Today, I went to a new OBGYN office and saw the PA. She happens to be the OBGYN’s sister. The practice was founded by their father in the 1950’s and the building they’re in now even has their name and 1960 on it! They are 4th generation in the family to be in practice for Women’s health. I loved her. I felt comfortable and a little amazed by their office. Here’s what I’m used to… Old gyno, walk in and sit in small waiting room for at least a half hour to hour, get called in and put in an exam room that has looked the same since 1991, maybe the nurse would take my weight and then she would take my blood pressure and ask some questions. Then I would be told to undress and put on the paper dress and then wait in the freezing exam room staring at the metallic paper towel dispenser (now, I am glad for the iPhone to keep me company). Then there’d be a quick exam, he’d ask about my dogs, make a joke or two and off I went. In fact I can’t rememeber the last time I had a breast exam. I was there every 3 months for most of a year, then every 6 months for a year and now it was a year later and time for a change. Besides he cut me open, when I have been told by at least 3 surgeons that that wasn’t necessary. 19 years I went there!
This office, walk into this large building (they could use a sign to point you in the right direction) go up a few steps into a large waiting area, no terrible music, a comfortable room temperature, with a TV on. I waited about 15 minutes and was called in. Unfortunately for me I was walked right to that evil scale and it lied, then I sat in the nurses area, asked about my history and had my blood pressure taken, it was 83/53 or something really low ( I felt fine and no one was concerned, it’s usually higher because of the stress of driving there and waiting for a long time (every doctor I have is at least an hour from my house). Maybe I’ll check my BP again tomorrow at CVS. Anyway, They walked me to the exam room, told me to get undressed and to put on the paper dress, go in the bathroom and pee in a cup ( naturally after my hour drive, I went when I got there). I somehow was able to give a little more. Then I came out of my private bathroom and sat on the exam table. Holy cow! There’s a TV on the wall just for me!!! I made the appointment for an annual Pap Smear, so I got the PA. I didn’t care, she was awesome. She came in after reading my history I provided and sort of apologized that her brother was in surgery today, but I didn’t mind. I explained a few things to her about my cervical dysplasia history, endometriosis and the infertility.
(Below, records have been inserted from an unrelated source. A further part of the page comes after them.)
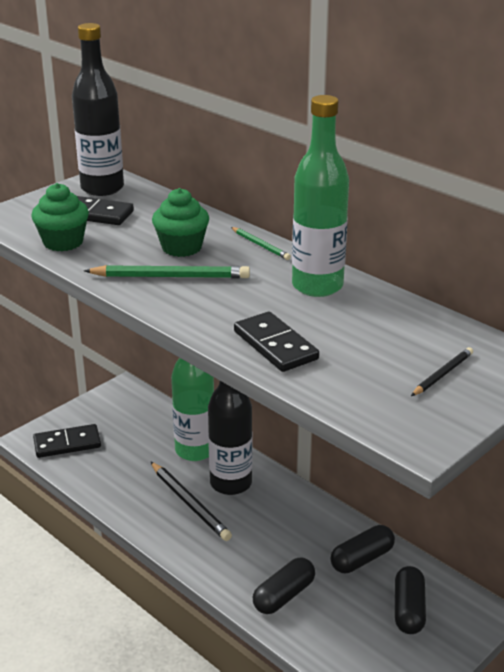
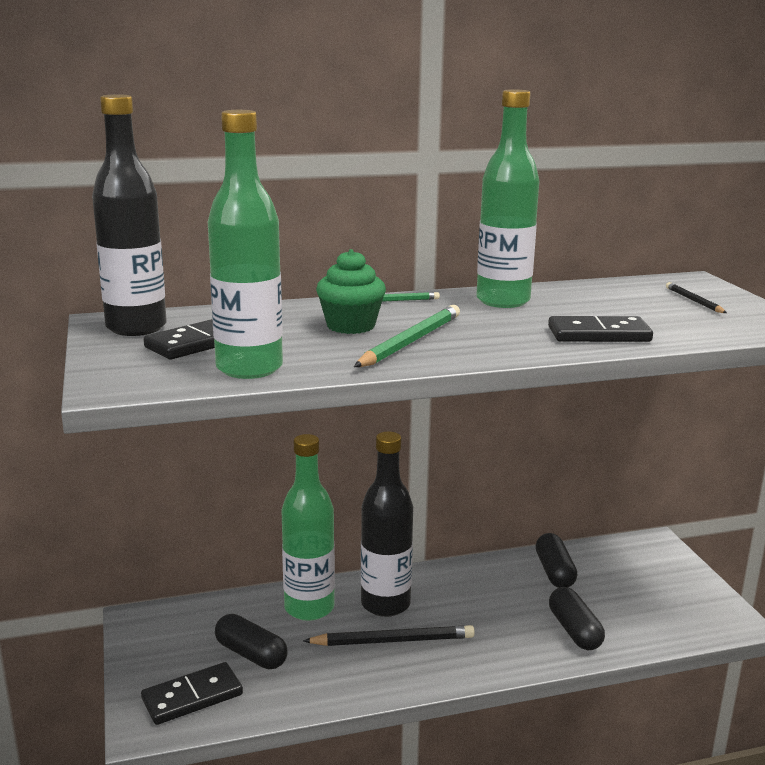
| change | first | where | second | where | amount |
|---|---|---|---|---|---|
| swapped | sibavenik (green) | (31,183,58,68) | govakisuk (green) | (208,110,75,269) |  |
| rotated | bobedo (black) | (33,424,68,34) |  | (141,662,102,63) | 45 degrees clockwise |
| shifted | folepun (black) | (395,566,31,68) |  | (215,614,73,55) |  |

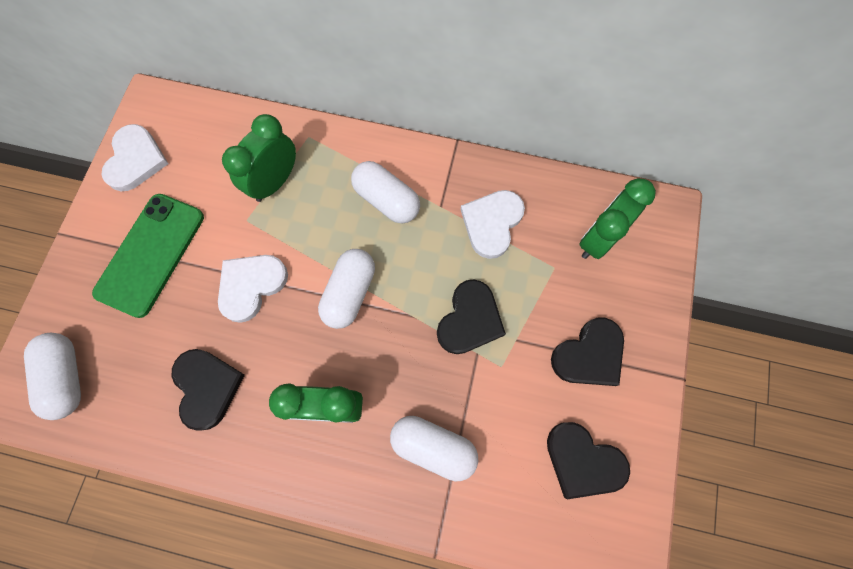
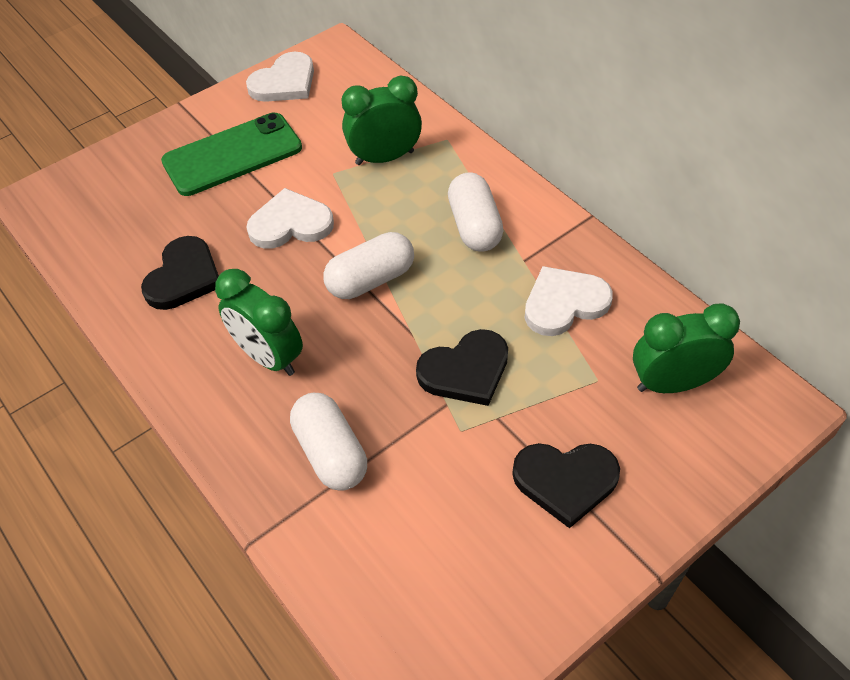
| change | first | where | second | where | amount |
|---|---|---|---|---|---|
| gone | folepun (white) | (24,333,57,87) |  |  |  |
| gone | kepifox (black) | (547,422,83,77) |  |  |  |

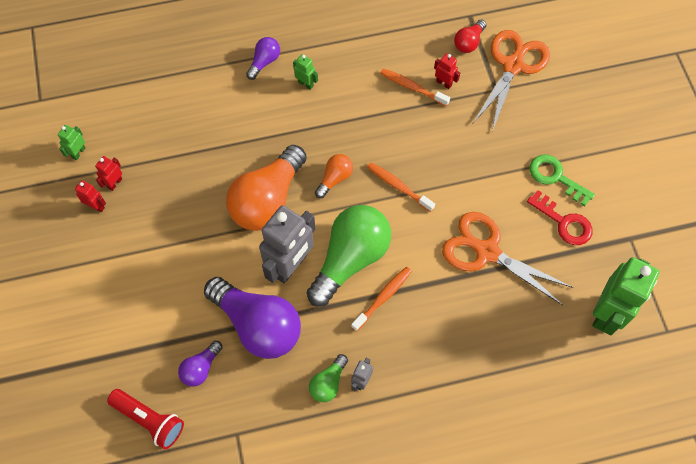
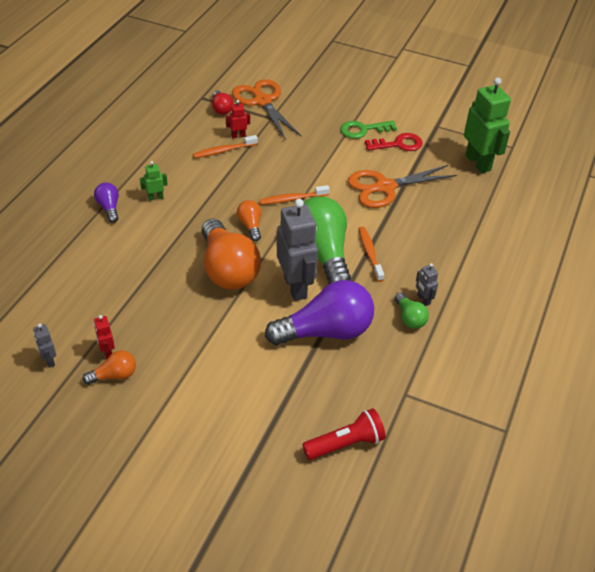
| change | first | where | second | where | amount |
|---|---|---|---|---|---|
| repainted | kumenabun (green) | (58,125,28,35) | kumenabun (grey) | (33,324,23,44) |  |
| swapped | kumenabun (red) | (75,180,31,32) | menumulak (orange) | (83,350,53,35) |  |
| gone | menumulak (purple) | (178,341,45,46) |  |  |  |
She told me that her brother was proficient in the Da Vinci robot and does plenty of surgeries for endo…why wasn’t I told about him before? He’s IN my network! The exam was quite good, you know, we all dread going for exams, but this one was probably one of the most pleasant ones ever. She spent a lot of time with me and made it personal. We even talked dogs, her brother (the OBGYN) owns a brown standard poodle, yes, I love him and haven’t even met him. She gave me a hug and said she hopes to see me there in a few months, pregnant.
I was back in my car in an hour and headed back out east. I forgot to ask when my results will be back and if they call or send a letter. Yes, I’ve been to an office where they mailed me a letter to tell me my Pap came back abnormal (yup with a history of cervical dysplasia) and to come back in 6 months, I immediately ran to get a copy of my records and a colposcopy elsewhere! I guess I’ll call tomorrow and ask about that and my BP.
That’s how I spent my day off, driving back and forth. I left my house at 8am, drove to an old co-workers house to bring her some of her personal items she left at work (she retired) and we had a nice little visit, I missed her. After that I went to my parents house to let my two poodles run with the two older poodles and groom my friends mini poodle. Then shower and get on the road to the OBGYN. While driving back to my parents house to pick up the dogs, a friend called to chat on her way home from work (she recently had a miscarriage), we talked for almost two hours. Then I had to stop at the grocery store for dinner and drove another 25 minutes to get home ( I called another friend on the way who called me when I was on the phone earlier). I got home and while I was making dinner, I realized that my real job is to help people. I do hope this blog helps someone.
I just realized tomorrow, it will be 6 weeks since my surgery. Wow, it seems like it’s been longer than that. I’m feeling great and looking forward to next month. Of course, I’m really concerned about the injections and pills I have to take, but if it helps us have our own little miracle, I will do it!